WHAT YOU WILL DO:
Leave out the pictures and reproduce all of the data exactly.

Dataset records
>>>>>

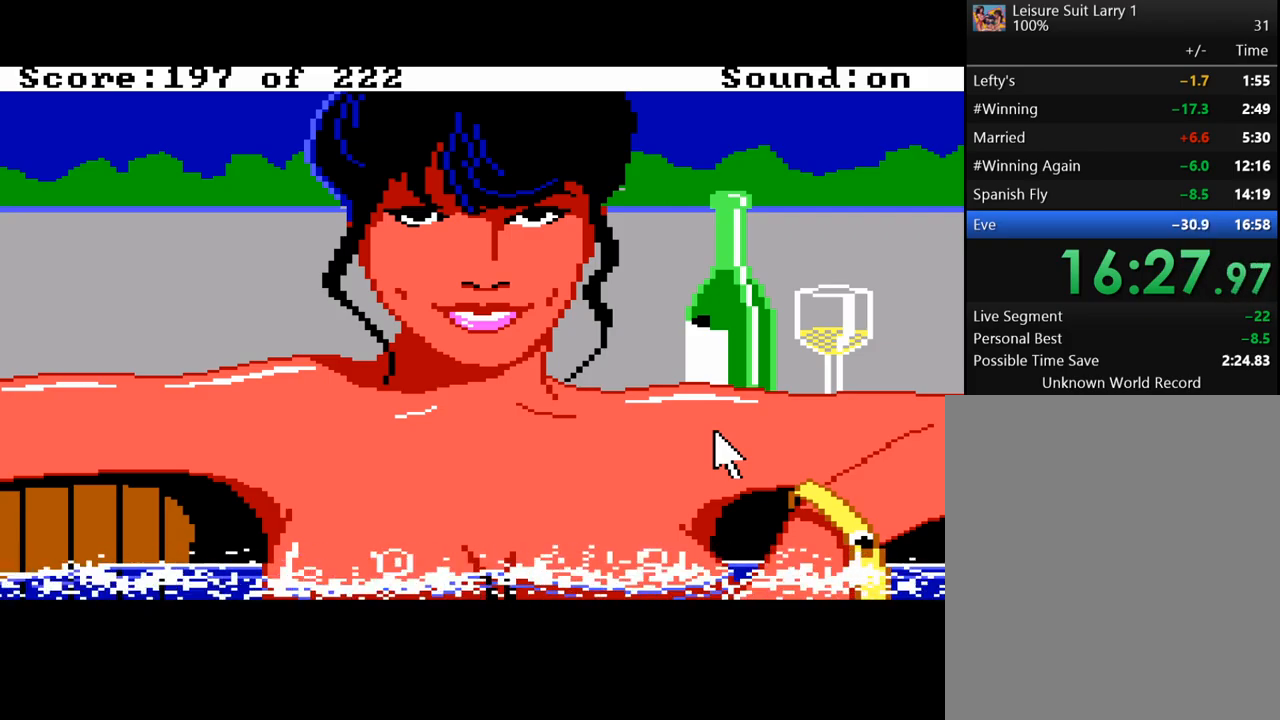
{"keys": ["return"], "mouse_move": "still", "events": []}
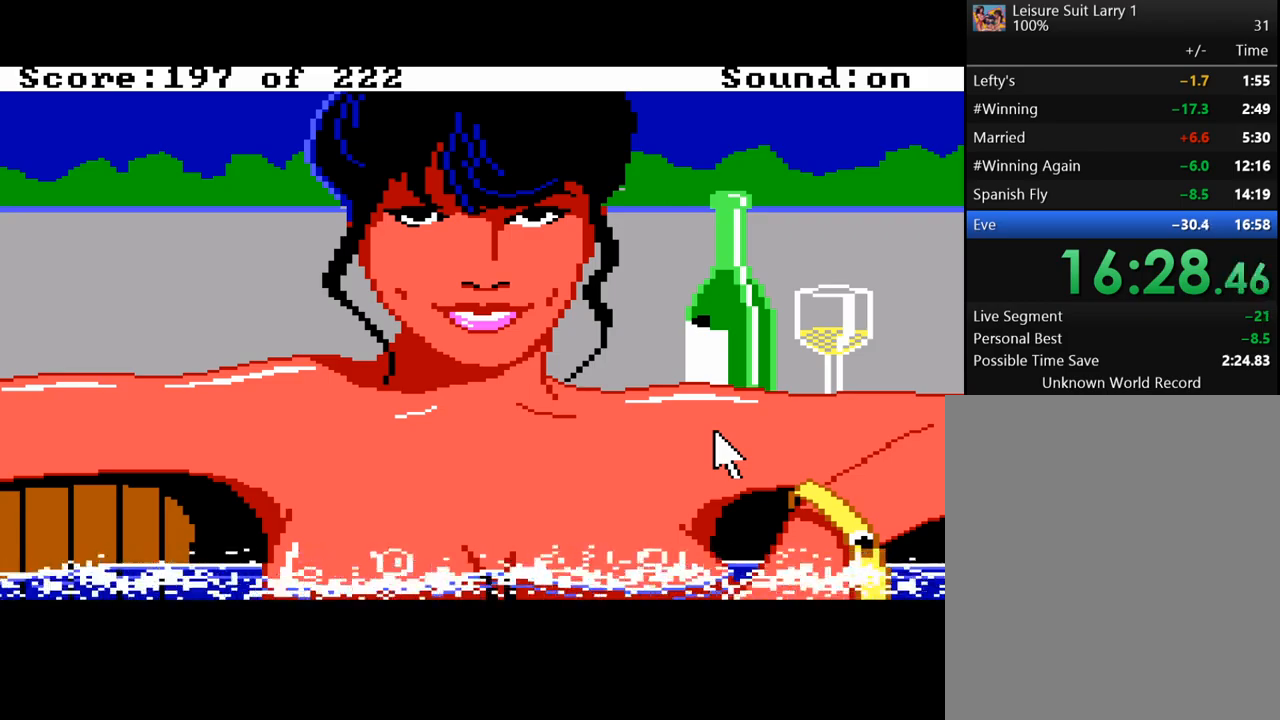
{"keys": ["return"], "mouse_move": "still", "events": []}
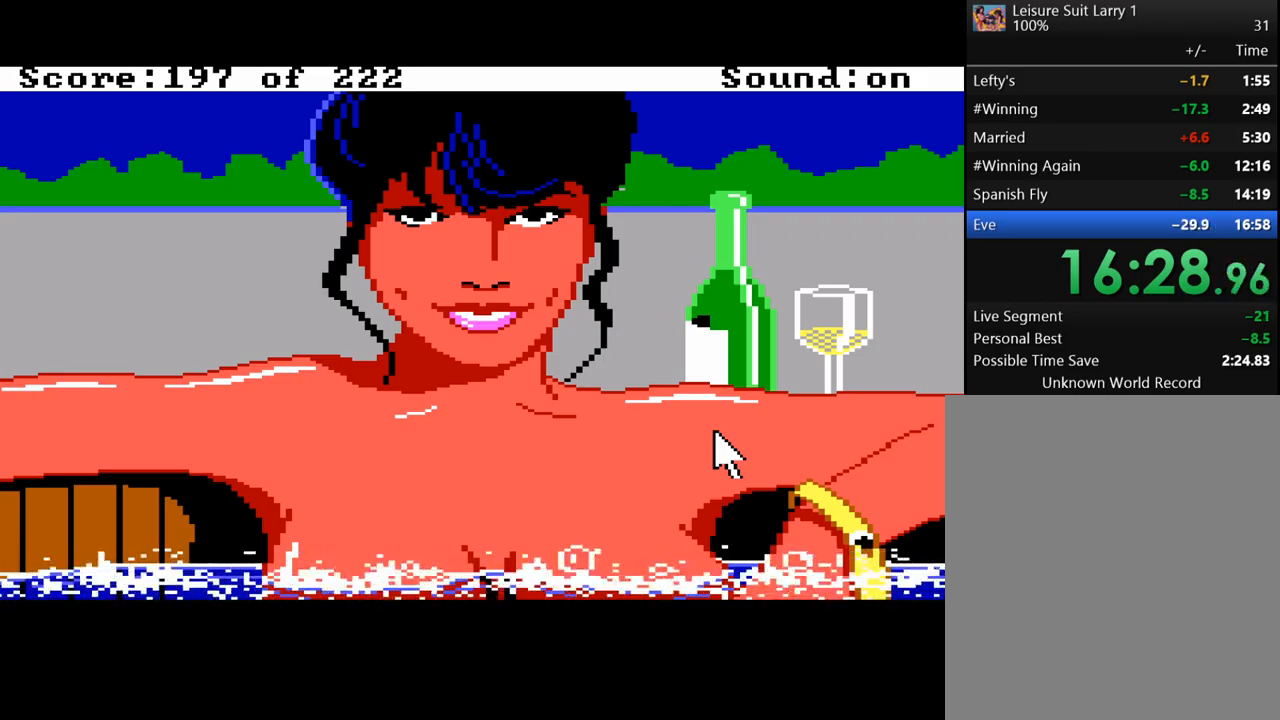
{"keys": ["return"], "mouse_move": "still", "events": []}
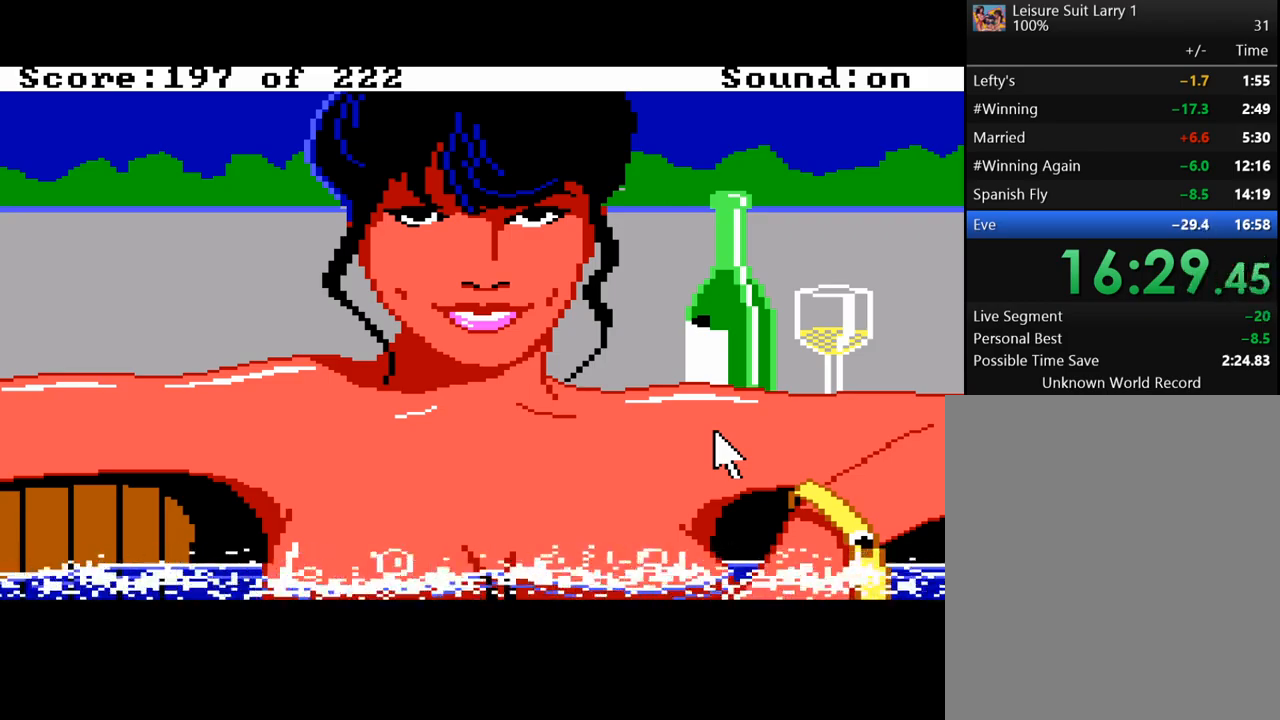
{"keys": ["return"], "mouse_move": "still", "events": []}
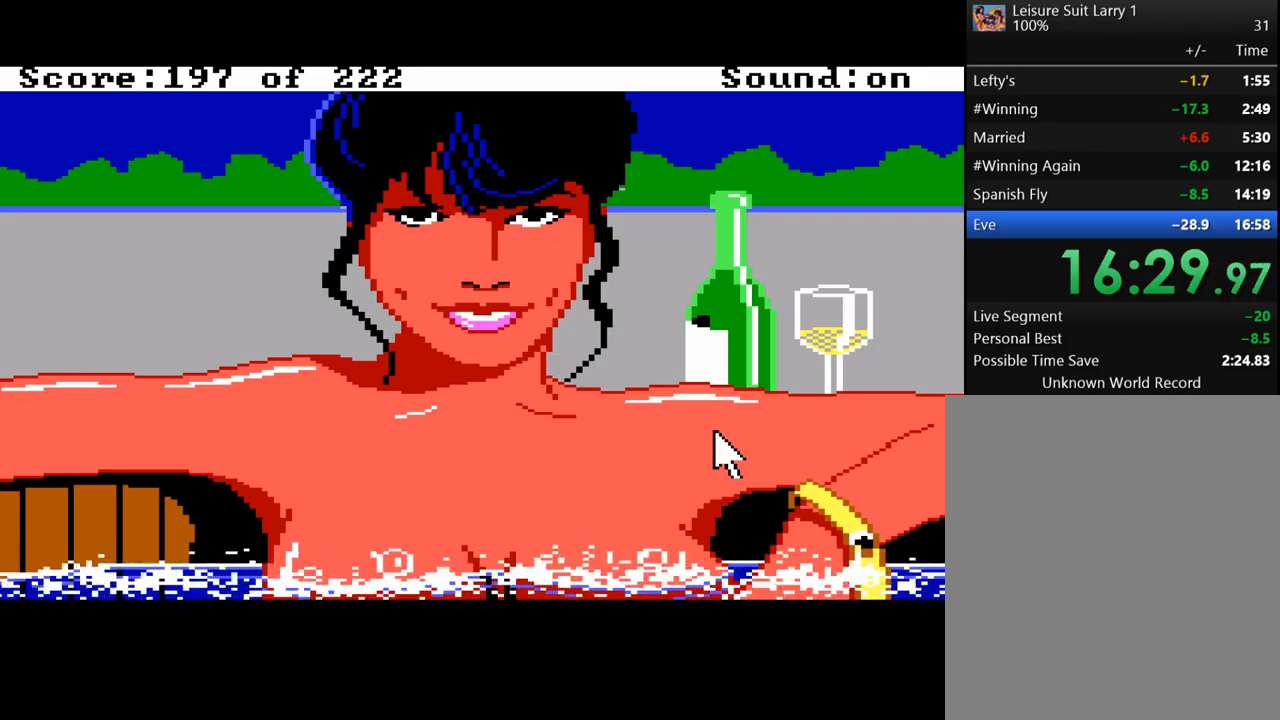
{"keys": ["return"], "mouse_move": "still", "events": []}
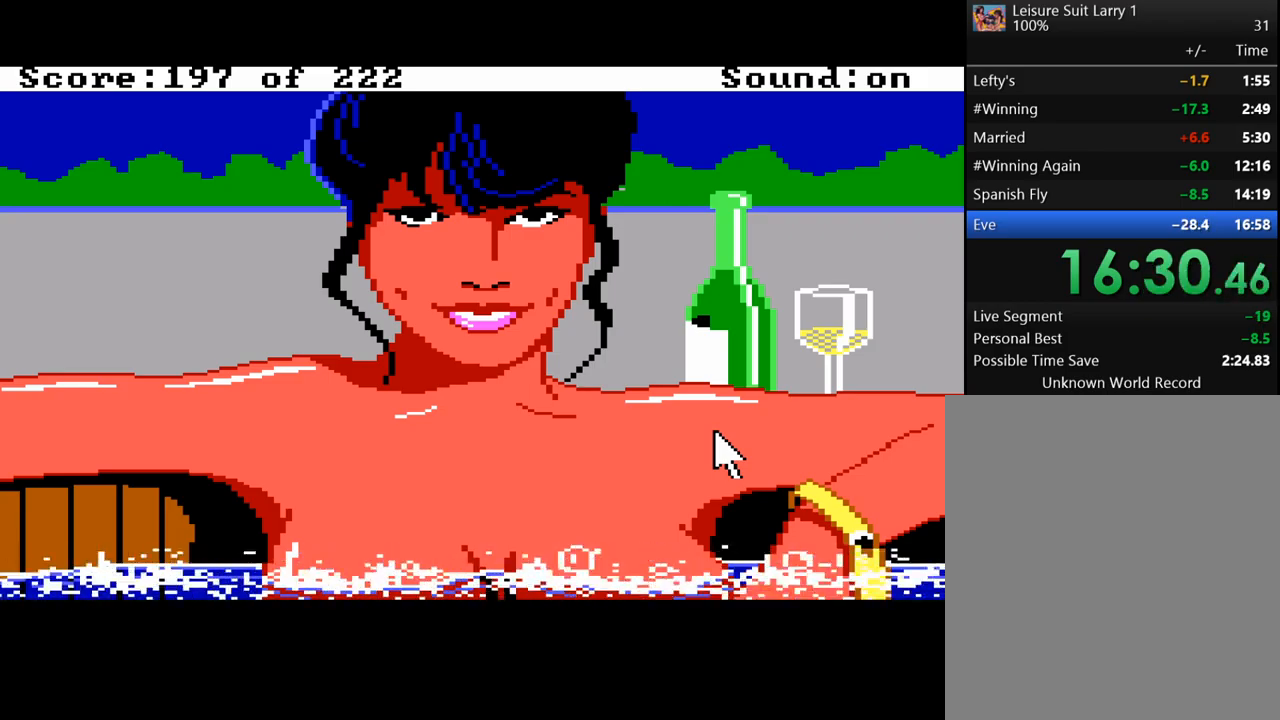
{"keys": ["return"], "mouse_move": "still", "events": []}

<<<<<

RESPONSE TO THE TASK:
{"keys": ["return"], "mouse_move": "still", "events": []}
{"keys": ["return"], "mouse_move": "still", "events": []}
{"keys": ["return"], "mouse_move": "still", "events": []}
{"keys": ["return"], "mouse_move": "still", "events": []}
{"keys": ["return"], "mouse_move": "still", "events": []}
{"keys": ["return"], "mouse_move": "still", "events": []}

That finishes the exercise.